EXERCISE TEXT below:

Once you have written your own story, think about that six-word headline. You should reveal some of the plot while leaving enough to the imagination to grab your readers interest.

Respond to one of the following prompts: (250 words maximum)
• Describe a significant obstacle you have encountered and how it has impacted you.
• Describe how you have cultivated a diverse and inclusive culture.
• Describe a leadership experience and how you made a positive and lasting impact.

The admissions committee is open to either professional or personal experiences in this essay. Think about what you have described in the prior essay and the stories you may use in the next one. What aspects of your background, experiences, and values have yet to be highlighted? This may be the right place to explore those elements.

This essay asks a behavioral question (“Describe” is the operative word) and you will want to briefly explain the situation, then explain in depth how you thought, felt and acted in the situation. If you choose the middle option and describe how you have cultivated a diverse and inclusive culture, make sure you have specific examples of what you did and how you did it.

Perhaps you first recognized that a diverse culture was needed in your workplace or extracurricular activity, then you researched how you could improve the situation, finally you took action and followed through to a result. If you faced challenges and stumbling blocks it will be interesting to read how you overcame them. It will be tough to provide detail in 250 words, so be selective and specific as you tell your story.

1. Briefly describe your immediate post-MBA career goals. (50 words maximum)
2. How have prior experiences motivated and prepared you to pursue these goals? (250 words maximum)

This is a short career goals essay and asks you to describe your immediate goals succinctly and then how your past experiences have led you to those goals. path to business school along with your future goals. You should not focus on reciting your entire resume here – rather highlight the key experiences that will be relevant in your future career. Think about the experiences you would describe in a cover letter for your post-MBA job application, and tailor your approach accordingly.

Be specific about why the Haas School of Business is the right program to pursue your goals as well. As you consider past experiences and your future goals you will be able to see what you want to gain from the Haas experience to fill any gaps.

End of EXERCISE TEXT.
DATASET CONTENT below:

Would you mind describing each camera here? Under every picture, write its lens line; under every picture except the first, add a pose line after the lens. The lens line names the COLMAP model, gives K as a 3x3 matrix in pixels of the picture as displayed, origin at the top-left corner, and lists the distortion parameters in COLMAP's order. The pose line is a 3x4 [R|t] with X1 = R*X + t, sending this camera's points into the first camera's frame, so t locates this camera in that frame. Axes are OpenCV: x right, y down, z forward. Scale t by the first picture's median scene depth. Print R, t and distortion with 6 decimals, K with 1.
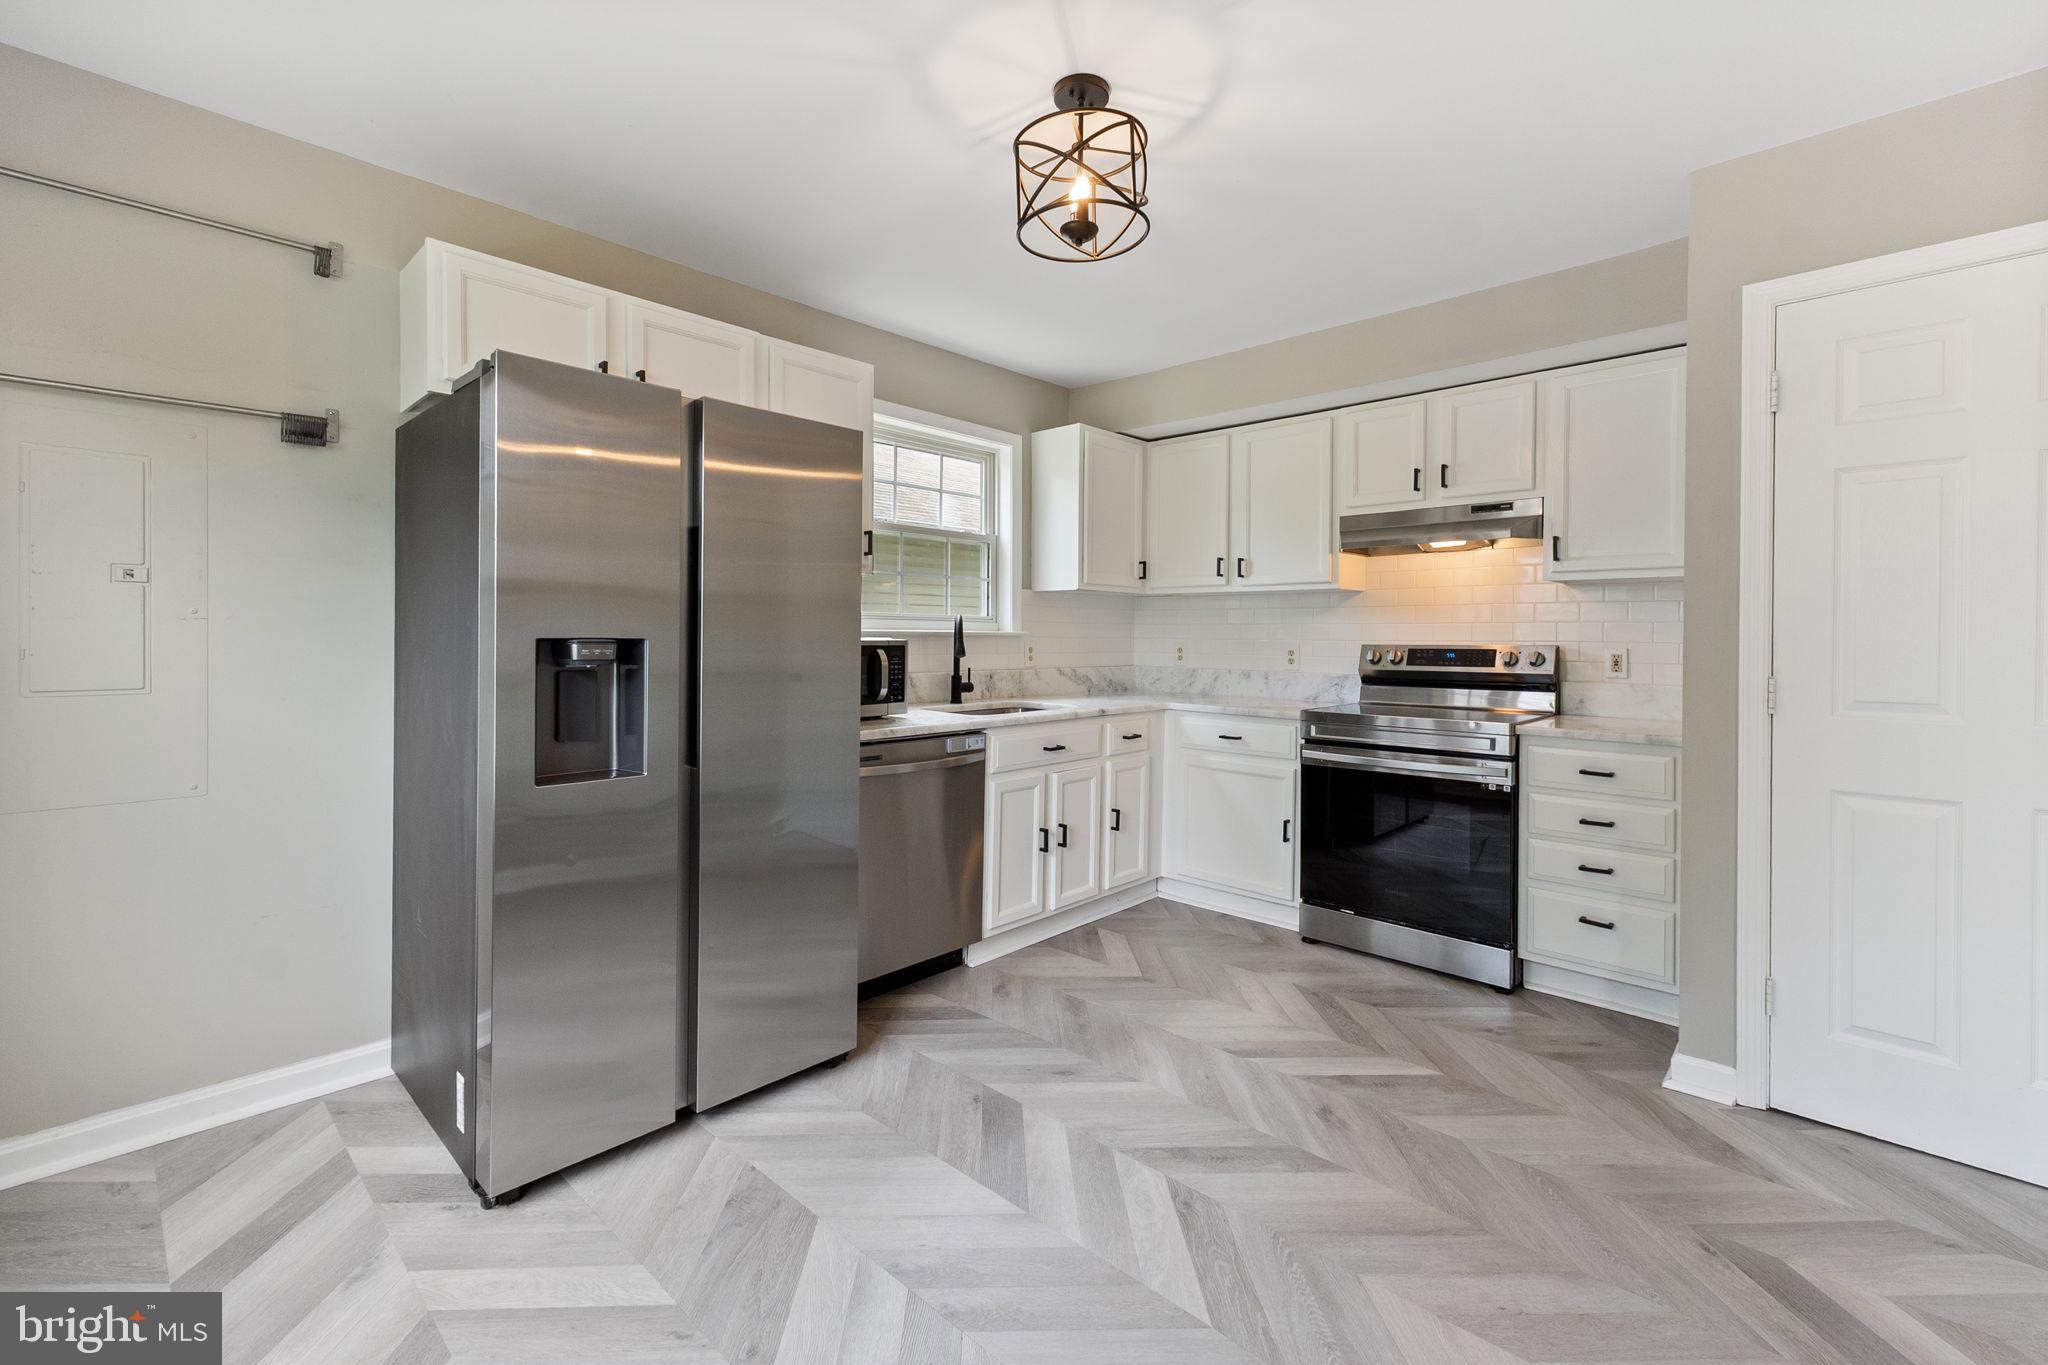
lens RADIAL K [[885.3, 0, 1024.7], [0, 885.3, 637.7], [0, 0, 1]] dist [0.001622, -0.000042]
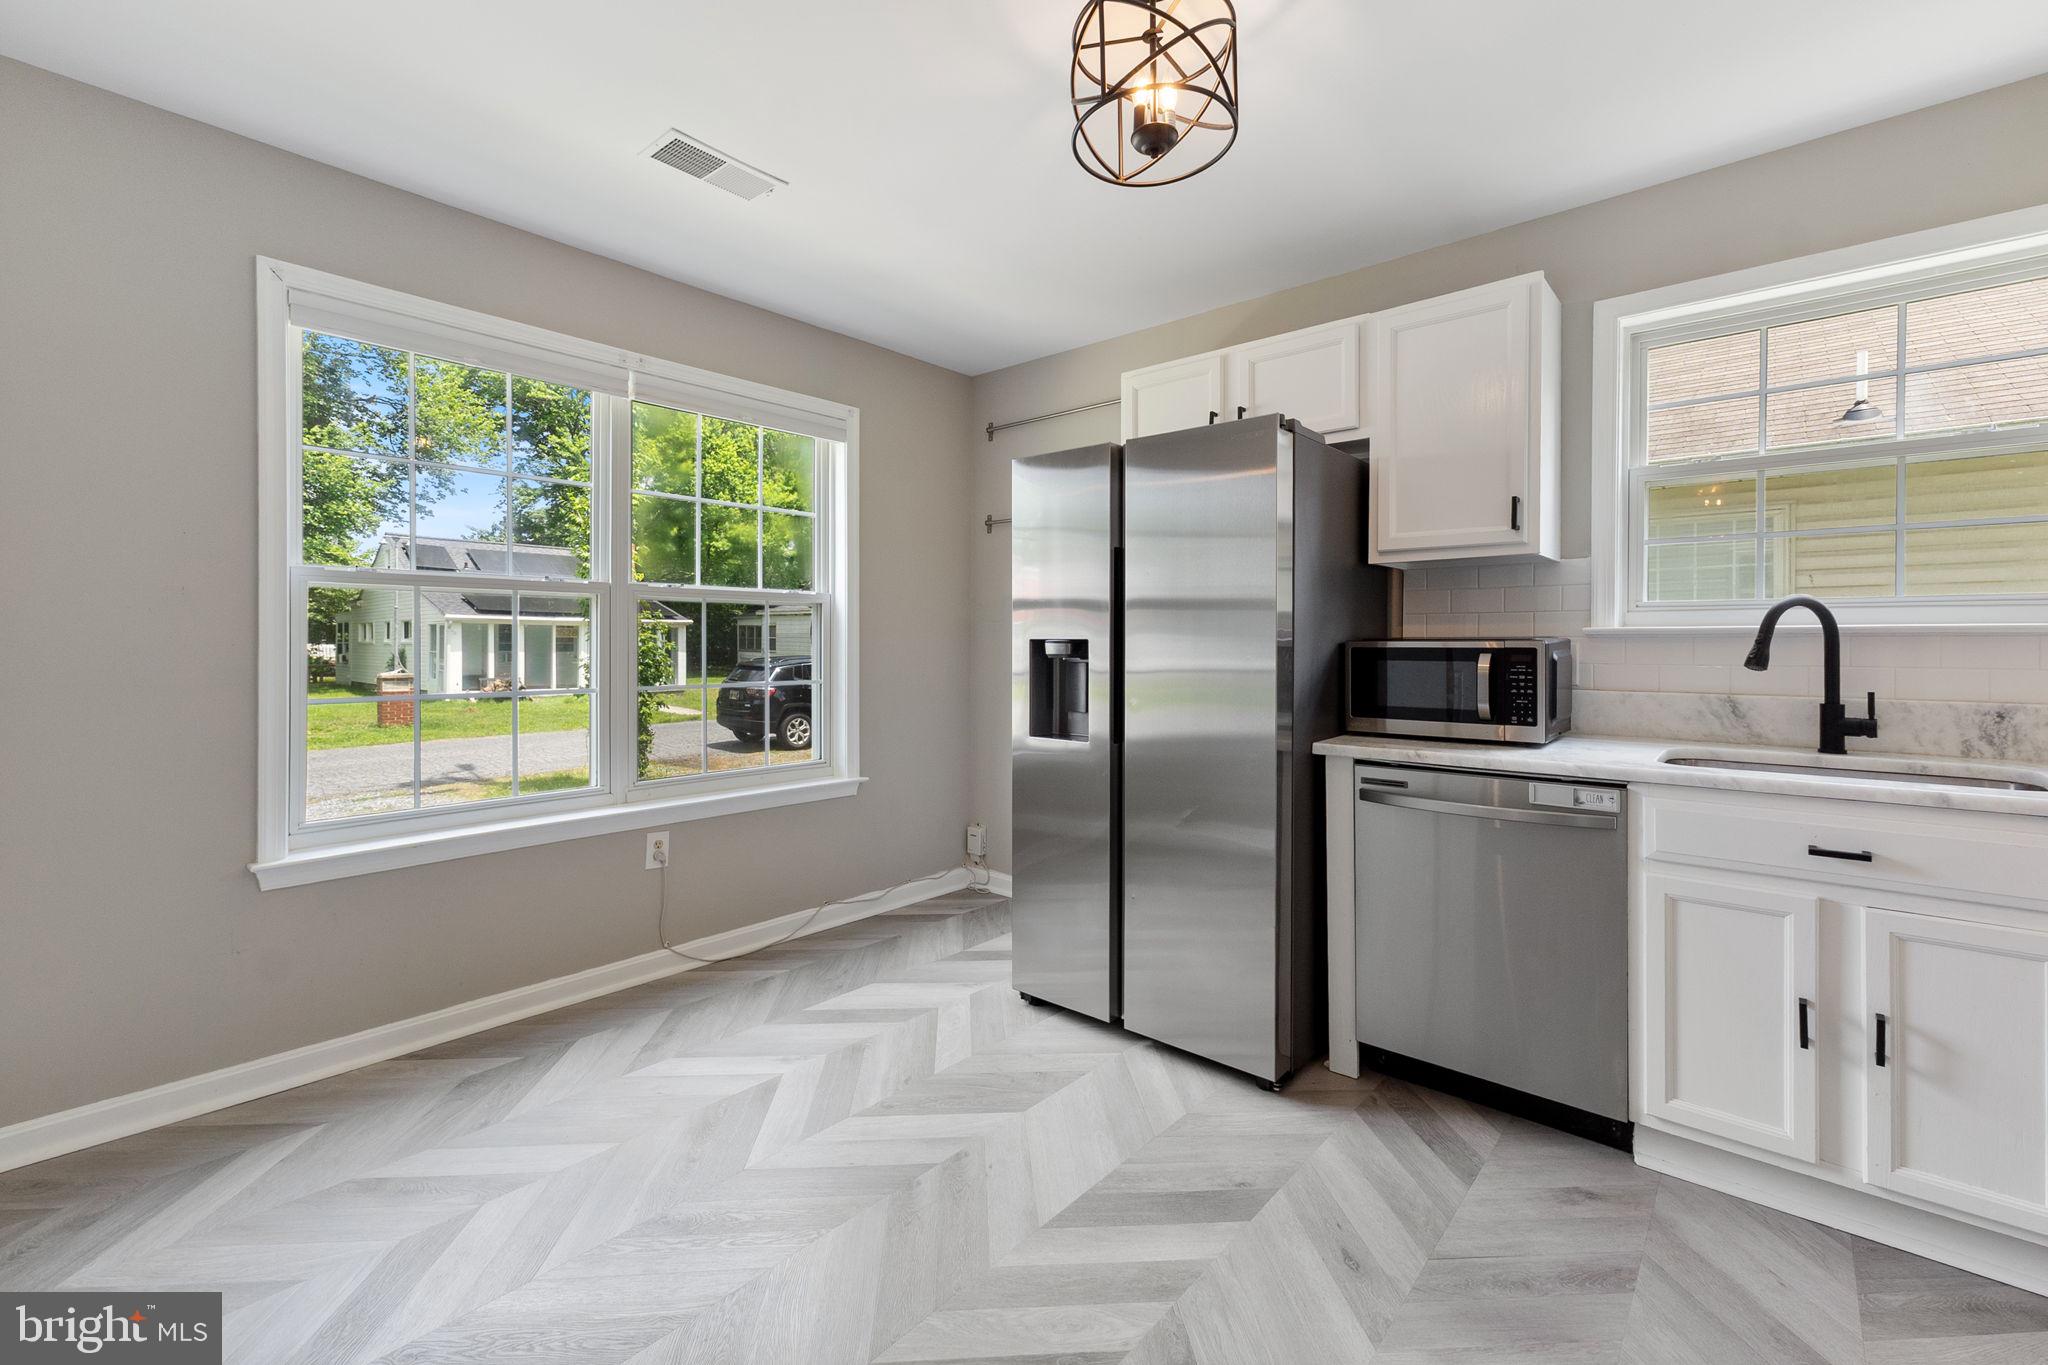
lens RADIAL K [[885.3, 0, 1024.7], [0, 885.3, 637.7], [0, 0, 1]] dist [0.001622, -0.000042]
pose [[0.013060, -0.012938, -0.999831, 0.698178], [-0.001809, 0.999914, -0.012962, 0.012401], [0.999913, 0.001978, 0.013035, 0.691806]]
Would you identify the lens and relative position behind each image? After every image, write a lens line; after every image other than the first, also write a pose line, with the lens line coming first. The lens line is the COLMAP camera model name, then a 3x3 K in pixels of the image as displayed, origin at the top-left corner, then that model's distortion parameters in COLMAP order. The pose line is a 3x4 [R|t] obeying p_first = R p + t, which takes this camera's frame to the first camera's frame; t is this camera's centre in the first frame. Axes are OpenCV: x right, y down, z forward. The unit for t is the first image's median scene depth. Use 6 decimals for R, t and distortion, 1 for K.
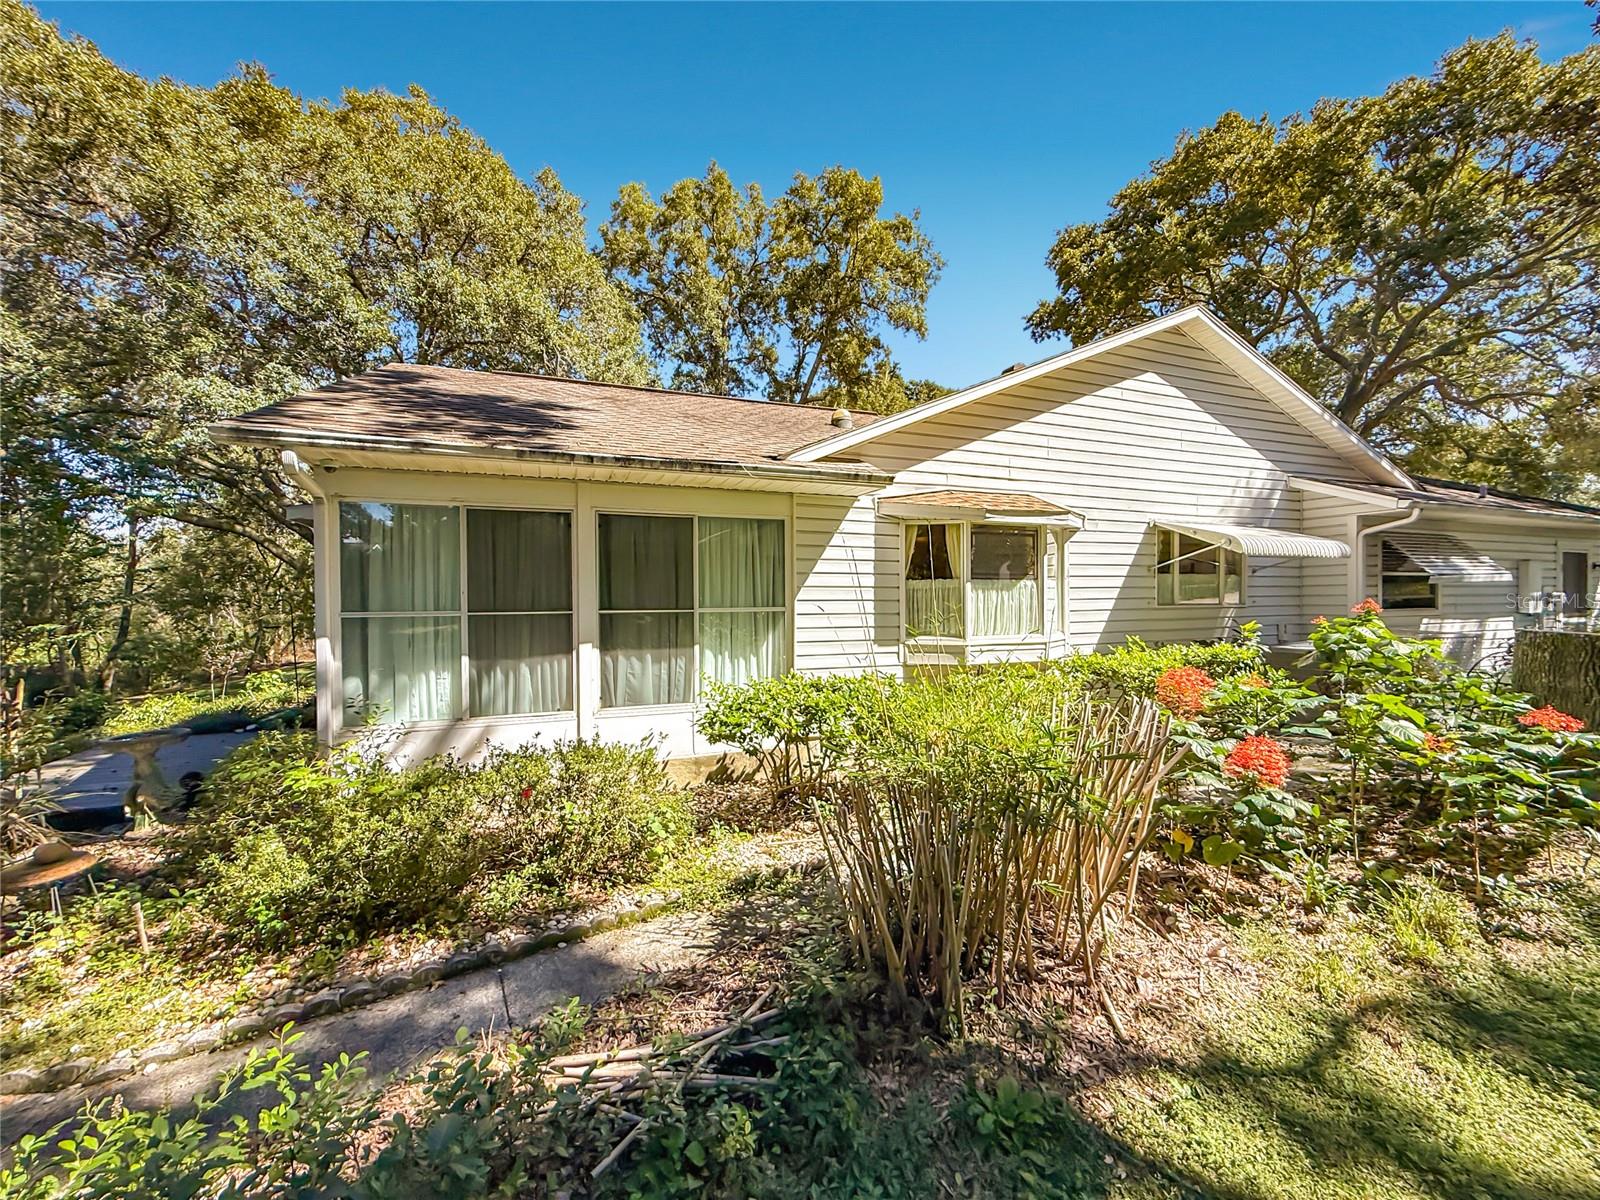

End of DATASET CONTENT.

Continue the Haas MBA essay advice above from the end of its last sentence.

REPLY TO THE EXERCISE:
For example, If you have an advertising background and want to become a brand manager you’ll likely need classes in operations and finance to understand the analytical side of brand management. Other goals will require specific skills gained from an MBA and your own unique background will inform how you take advantage of the Haas experience.

Use this essay to share information that is not presented elsewhere in the application, for example:
• Explanation of employment gaps or academic aberrations
• Quantitative abilities
• For re-applicants, improvements to your candidacy

Note that there is a specific place to indicate that you won’t have a recommendation from your current supervisor in the supplemental information section, so you do not need to explain that here in the optional essay.

Haas recommends using this space to address any information that was not adequately covered elsewhere, specifically suggesting that any employment gaps or lack of apparent quantitative skills be covered.

If you have a strong quantitative background like an engineering or hard sciences degree, or you work in a quantitative field like finance, it is likely unnecessary to further explain your quantitative skills.Otherwise, you may want to take one or two examples to demonstrate that you have an analytical mind and can take a quantitative approach to problem solving and evaluating data.

As the question specifically asks you not to focus on the grades on your transcript, use this space to describe projects at work, additional post-graduate coursework, or your plans to strengthen your quant skills before you enroll at Haas.

A short gap between school and a secured job is not necessary to explain, but an unexplained gap of several months between two jobs should be addressed. If your resume has significant employment gaps you should describe what you did between jobs in this space. Ideally you can point to additional education, training, volunteering or traveling that you engaged in while unemployed.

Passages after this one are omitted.